#### DATA FOR PROCESSING
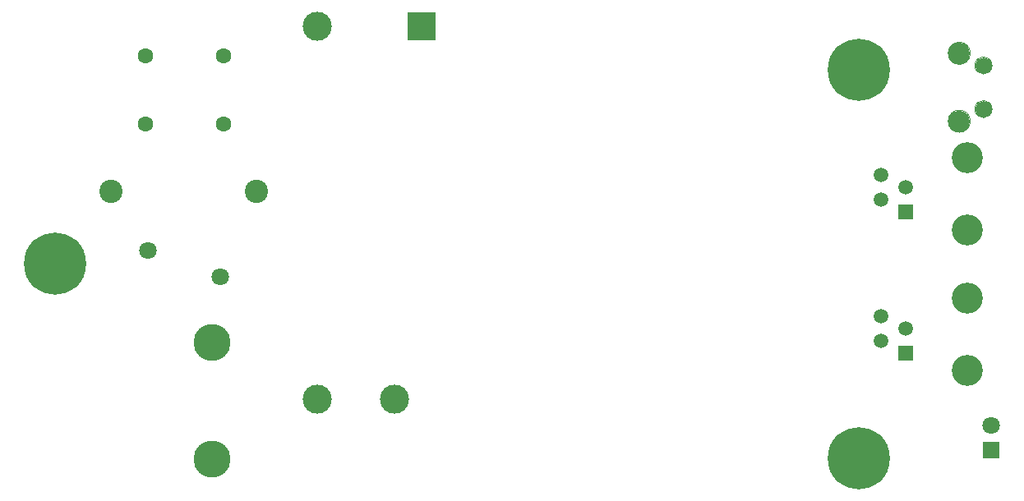
<source format=gbr>
%TF.GenerationSoftware,KiCad,Pcbnew,(5.1.9)-1*%
%TF.CreationDate,2021-08-08T17:51:26+03:00*%
%TF.ProjectId,ESP8266DevBoard,45535038-3236-4364-9465-76426f617264,1.0*%
%TF.SameCoordinates,Original*%
%TF.FileFunction,Soldermask,Bot*%
%TF.FilePolarity,Negative*%
%FSLAX46Y46*%
G04 Gerber Fmt 4.6, Leading zero omitted, Abs format (unit mm)*
G04 Created by KiCad (PCBNEW (5.1.9)-1) date 2021-08-08 17:51:26*
%MOMM*%
%LPD*%
G01*
G04 APERTURE LIST*
%ADD10C,0.100000*%
%ADD11C,3.200000*%
%ADD12C,1.500000*%
%ADD13R,1.500000X1.500000*%
%ADD14C,6.400000*%
%ADD15C,1.700000*%
%ADD16C,2.200000*%
%ADD17C,1.800000*%
%ADD18R,3.000000X3.000000*%
%ADD19C,3.000000*%
%ADD20C,1.600000*%
%ADD21C,3.800000*%
%ADD22R,1.800000X1.800000*%
%ADD23C,2.400000*%
G04 APERTURE END LIST*
D10*
%TO.C,SW1*%
X199303000Y-48280000D02*
G75*
G03*
X199303000Y-48280000I-1143000J0D01*
G01*
X201549000Y-54030000D02*
G75*
G03*
X201549000Y-54030000I-889000J0D01*
G01*
X201549000Y-49530000D02*
G75*
G03*
X201549000Y-49530000I-889000J0D01*
G01*
X199303000Y-55280000D02*
G75*
G03*
X199303000Y-55280000I-1143000J0D01*
G01*
%TD*%
D11*
%TO.C,J2*%
X199000000Y-73500000D03*
X199000000Y-81000000D03*
D12*
X190110000Y-75345000D03*
X192650000Y-76615000D03*
X190110000Y-77885000D03*
D13*
X192650000Y-79155000D03*
%TD*%
D11*
%TO.C,J3*%
X199000000Y-59000000D03*
X199000000Y-66500000D03*
D12*
X190110000Y-60845000D03*
X192650000Y-62115000D03*
X190110000Y-63385000D03*
D13*
X192650000Y-64655000D03*
%TD*%
D14*
%TO.C,H1*%
X105050000Y-70000000D03*
%TD*%
%TO.C,H3*%
X187800000Y-50000000D03*
%TD*%
%TO.C,H2*%
X187800000Y-90000000D03*
%TD*%
D15*
%TO.C,SW1*%
X200660000Y-49530000D03*
X200660000Y-54030000D03*
D16*
X198160000Y-48280000D03*
X198160000Y-55280000D03*
%TD*%
D17*
%TO.C,RV1*%
X122054000Y-71280000D03*
X114554000Y-68580000D03*
%TD*%
D18*
%TO.C,PS1*%
X142748000Y-45466000D03*
D19*
X139998000Y-83966000D03*
X131998000Y-45466000D03*
X131998000Y-83966000D03*
%TD*%
D20*
%TO.C,L1*%
X114364000Y-55570000D03*
X114364000Y-48570000D03*
X122364000Y-48570000D03*
X122364000Y-55570000D03*
%TD*%
D21*
%TO.C,J4*%
X121158000Y-78074000D03*
X121158000Y-90074000D03*
%TD*%
D17*
%TO.C,D3*%
X201422000Y-86614000D03*
D22*
X201422000Y-89154000D03*
%TD*%
D23*
%TO.C,C8*%
X125744000Y-62484000D03*
X110744000Y-62484000D03*
%TD*%
M02*

</source>
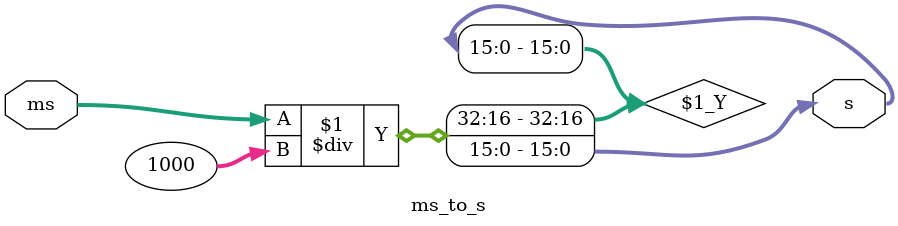
<source format=v>
`timescale 1ns / 1ps

// Refer to this link https://web.archive.org/web/20180517023231/http://www.hackersdelight.org/divcMore.pdf
// For how to do a divide by 1000! Although it's in C, it avoids using any complex operations like multiply and divide

module ms_to_s(
    input [32:0]ms,
    output [15:0]s
    );
    
    assign s = ms / 1000;
    
endmodule

</source>
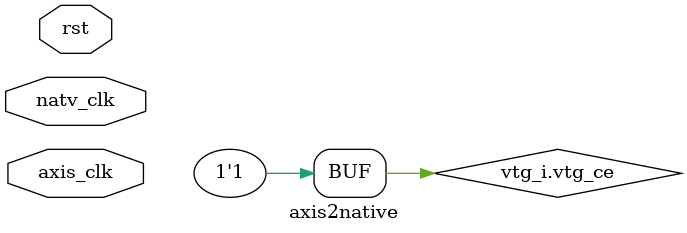
<source format=sv>

module axis2native
#(
   parameter               DWID       = 24,
   parameter               BUF_AWID   = 12,
   parameter               VTG_MASTER = "true"
)
(
   input                   rst,
   input                   axis_clk,
   input                   natv_clk,

   if_axi_stream.slave     axis_i,
   if_native_stream.slave  vtg_i,

   if_native_stream.master natv_o
);

//*****************************************************************************
// Signals
//*****************************************************************************
reg                 vtg_gen;
reg                 aligned;
reg                 wait_sync = 1;
wire                vtg_sof;
wire [BUF_AWID-1:0] wrlevel;
wire [BUF_AWID-1:0] rdlevel;
wire                rden;
wire [DWID-1:0]     fifo_tdata;
wire                fifo_tlast;
wire                fifo_tuser;
reg                 vblank_r;
reg                 hblank_r;
reg  [2:0]          init_cnt;

//*****************************************************************************
// Processes
//*****************************************************************************
generate
   if(VTG_MASTER == "true")
   begin
      assign vtg_i.vtg_ce  = 1'b1;
      assign axis_i.tready = ~&wrlevel[BUF_AWID-1-:3];
   end
   else
   begin
      assign vtg_i.vtg_ce  = vtg_gen;
      assign axis_i.tready = 1'b1;
   end
endgenerate

// Buffer read
assign rden = |rdlevel && (((vtg_i.active || !vtg_gen) && aligned) || wait_sync);

always @(posedge natv_clk)
begin
   hblank_r <= vtg_i.hblank;
   if(hblank_r && !vtg_i.hblank)
      vblank_r <= vtg_i.vblank;
end

assign vtg_sof = vblank_r && !vtg_i.vblank && hblank_r && !vtg_i.hblank;

generate
   if(VTG_MASTER == "true")
   begin
      always @(posedge natv_clk)
      begin
         vtg_gen <= 1'b1;

         if(rst)
            wait_sync <= 1'b1;
         else if(fifo_tuser && rden && init_cnt >= 6)
            wait_sync <= 1'b0;

         if(rst)
            init_cnt <= 0;
         else if(fifo_tuser && rden)
            init_cnt <= init_cnt + ~init_cnt;

         if(wait_sync)
            aligned <= 1'b0;
         else if(!wait_sync && vtg_sof)
            aligned <= 1'b1;
      end
   end
   else
   begin
      always @(posedge natv_clk)
      begin
         aligned <= 1'b1;
         wait_sync <= 1'b0;
         if(fifo_tuser)
            vtg_gen <= 1'b1;
         else if(vtg_sof)
            vtg_gen <= 1'b0;
      end
   end
endgenerate

always @(posedge natv_clk)
begin
   natv_o.data   <= fifo_tdata;
   natv_o.hsync  <= vtg_i.hsync;
   natv_o.vsync  <= vtg_i.vsync;
   natv_o.active <= rden;
   natv_o.hblank <= vtg_i.hblank;
   natv_o.vblank <= vtg_i.vblank;
   natv_o.fid    <= vtg_i.fid;
   natv_o.ppl    <= vtg_i.ppl;
   natv_o.lpf    <= vtg_i.lpf;
end

fifo
#(
   .DWID   ( DWID + 2 ),
   .AWID   ( BUF_AWID ),
   .SYNC   ( "false" )
)
u_fifo
(
   .RST    ( rst ),
   .WRCLK  ( axis_clk ),
   .WRENA  ( axis_i.tvalid && axis_i.tready ),
   .WRDAT  ( {axis_i.tuser, axis_i.tlast, axis_i.tdata} ),
   .WRLEV  ( wrlevel ),

   .RDCLK  ( natv_clk),
   .RDENA  ( rden ),
   .RDDAT  ( {fifo_tuser, fifo_tlast, fifo_tdata}),
   .RDLEV  ( rdlevel )
);

endmodule

</source>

#### THE PROBLEM
Look through the listing above. Pick out each line with "assign" and copy it.

#### RESPONSE BELOW
    assign s = ms / 1000;
      assign vtg_i.vtg_ce  = 1'b1;
      assign axis_i.tready = ~&wrlevel[BUF_AWID-1-:3];
      assign vtg_i.vtg_ce  = vtg_gen;
      assign axis_i.tready = 1'b1;
assign rden = |rdlevel && (((vtg_i.active || !vtg_gen) && aligned) || wait_sync);
assign vtg_sof = vblank_r && !vtg_i.vblank && hblank_r && !vtg_i.hblank;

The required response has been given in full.